For each statement below, say whether the passage about Enrique Peña Nieto's White House visit agrees with it, answering yes or no and quoting the passage's deciding words: 1. Peña Nieto met with Barack Obama and Joe Biden in the Rose Garden. 2. The demonstrators gathered outside the White House in freezing, snowy weather. 3. The 43 missing college students were in the state of Oaxaca.

■ Given passage:
+===+
It was supposed to be "Mexico’s moment" – a new era of transparency and reform heralded in by President Enrique Peña Nieto. Since he took office a little over two years ago, however, the Mexican president has been hit with corruption allegations, a rise in drug-related, violent crime and the continuing controversy surrounding 43 missing college students in the state of Guerrero.
And now it appears that Peña Nieto’s problems that have dogged him at home have followed him to the United States.
As the Mexican leader sat down in the Oval Office with President Barack Obama and Vice President Joe Biden, a group of demonstrators gathered outside the White House in the freezing, snowy weather to protest against the meeting in light of the recent events in Mexico.
"We have more than 13 groups in the U.S. that are coming out to express their absolute dismay and even disgust that our president is meeting with Enrique Peña Nieto," Roberto Lovato, a writer and activist who helped organized the so-called #USTired2 movement, told Fox News Latino. "It’s dismaying to see the White House not speak forcefully on the matter."
+===+
■ Source information:
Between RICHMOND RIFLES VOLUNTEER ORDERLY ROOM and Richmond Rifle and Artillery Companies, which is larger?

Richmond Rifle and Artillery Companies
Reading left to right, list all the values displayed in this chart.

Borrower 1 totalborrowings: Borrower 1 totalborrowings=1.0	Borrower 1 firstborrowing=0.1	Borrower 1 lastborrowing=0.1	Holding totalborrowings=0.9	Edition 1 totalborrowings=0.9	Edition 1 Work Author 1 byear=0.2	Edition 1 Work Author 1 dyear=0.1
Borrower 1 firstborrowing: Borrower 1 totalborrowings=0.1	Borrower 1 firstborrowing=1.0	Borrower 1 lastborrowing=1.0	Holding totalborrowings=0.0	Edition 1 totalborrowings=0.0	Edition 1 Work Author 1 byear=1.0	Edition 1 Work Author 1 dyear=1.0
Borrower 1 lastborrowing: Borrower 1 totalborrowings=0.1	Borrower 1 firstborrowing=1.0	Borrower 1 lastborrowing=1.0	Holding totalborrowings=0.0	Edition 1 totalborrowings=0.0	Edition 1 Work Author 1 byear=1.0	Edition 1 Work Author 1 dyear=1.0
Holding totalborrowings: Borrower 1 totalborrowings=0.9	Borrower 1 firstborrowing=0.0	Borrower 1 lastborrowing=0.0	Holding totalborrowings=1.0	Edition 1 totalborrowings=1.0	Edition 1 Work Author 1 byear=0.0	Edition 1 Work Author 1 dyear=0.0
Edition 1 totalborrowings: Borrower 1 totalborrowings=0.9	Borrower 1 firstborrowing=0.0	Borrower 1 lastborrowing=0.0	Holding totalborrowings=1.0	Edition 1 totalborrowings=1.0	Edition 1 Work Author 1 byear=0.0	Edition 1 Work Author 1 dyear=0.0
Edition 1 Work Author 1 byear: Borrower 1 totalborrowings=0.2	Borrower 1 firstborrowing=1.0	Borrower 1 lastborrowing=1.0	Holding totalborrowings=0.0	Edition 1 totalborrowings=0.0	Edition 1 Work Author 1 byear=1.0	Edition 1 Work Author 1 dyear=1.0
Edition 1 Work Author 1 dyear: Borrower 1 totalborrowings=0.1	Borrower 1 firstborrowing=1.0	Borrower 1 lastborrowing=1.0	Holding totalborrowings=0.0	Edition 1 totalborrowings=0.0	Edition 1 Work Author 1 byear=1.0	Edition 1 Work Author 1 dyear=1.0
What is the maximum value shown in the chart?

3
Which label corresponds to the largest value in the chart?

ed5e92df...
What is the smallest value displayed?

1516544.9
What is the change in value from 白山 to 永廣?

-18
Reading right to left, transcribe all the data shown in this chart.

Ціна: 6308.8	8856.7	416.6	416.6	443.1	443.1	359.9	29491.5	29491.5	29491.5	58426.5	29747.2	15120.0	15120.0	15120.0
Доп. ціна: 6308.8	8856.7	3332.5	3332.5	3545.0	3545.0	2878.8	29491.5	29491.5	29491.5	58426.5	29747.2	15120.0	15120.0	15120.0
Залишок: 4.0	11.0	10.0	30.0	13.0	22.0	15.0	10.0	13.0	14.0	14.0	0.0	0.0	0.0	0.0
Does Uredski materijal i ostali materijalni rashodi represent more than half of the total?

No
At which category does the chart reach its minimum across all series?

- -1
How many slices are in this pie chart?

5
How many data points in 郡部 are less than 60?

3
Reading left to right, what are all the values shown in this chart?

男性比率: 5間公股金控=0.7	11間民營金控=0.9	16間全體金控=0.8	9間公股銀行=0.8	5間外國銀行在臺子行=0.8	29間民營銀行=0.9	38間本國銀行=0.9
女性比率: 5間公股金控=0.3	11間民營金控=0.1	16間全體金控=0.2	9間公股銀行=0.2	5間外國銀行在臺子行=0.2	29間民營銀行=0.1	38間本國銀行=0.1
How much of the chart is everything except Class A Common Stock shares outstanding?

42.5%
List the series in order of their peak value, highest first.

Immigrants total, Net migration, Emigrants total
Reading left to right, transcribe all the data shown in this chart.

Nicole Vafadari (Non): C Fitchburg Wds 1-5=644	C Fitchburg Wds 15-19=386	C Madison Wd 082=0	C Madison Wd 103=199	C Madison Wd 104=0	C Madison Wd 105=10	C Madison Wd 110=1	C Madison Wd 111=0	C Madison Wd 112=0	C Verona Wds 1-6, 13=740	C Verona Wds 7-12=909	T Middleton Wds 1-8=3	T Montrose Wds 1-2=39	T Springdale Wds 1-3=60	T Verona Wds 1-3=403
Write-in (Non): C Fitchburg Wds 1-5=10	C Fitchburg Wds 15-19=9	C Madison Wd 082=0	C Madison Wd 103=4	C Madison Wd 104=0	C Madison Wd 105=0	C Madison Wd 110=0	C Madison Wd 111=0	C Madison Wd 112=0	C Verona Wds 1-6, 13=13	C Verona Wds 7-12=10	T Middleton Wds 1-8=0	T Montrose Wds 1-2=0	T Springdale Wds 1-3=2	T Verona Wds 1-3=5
+===+
■ Task answer:
1. No: "sat down in the Oval Office with President Barack Obama and Vice President Joe Biden"
2. Yes: "a group of demonstrators gathered outside the White House in the freezing, snowy weather"
3. No: "43 missing college students in the state of Guerrero"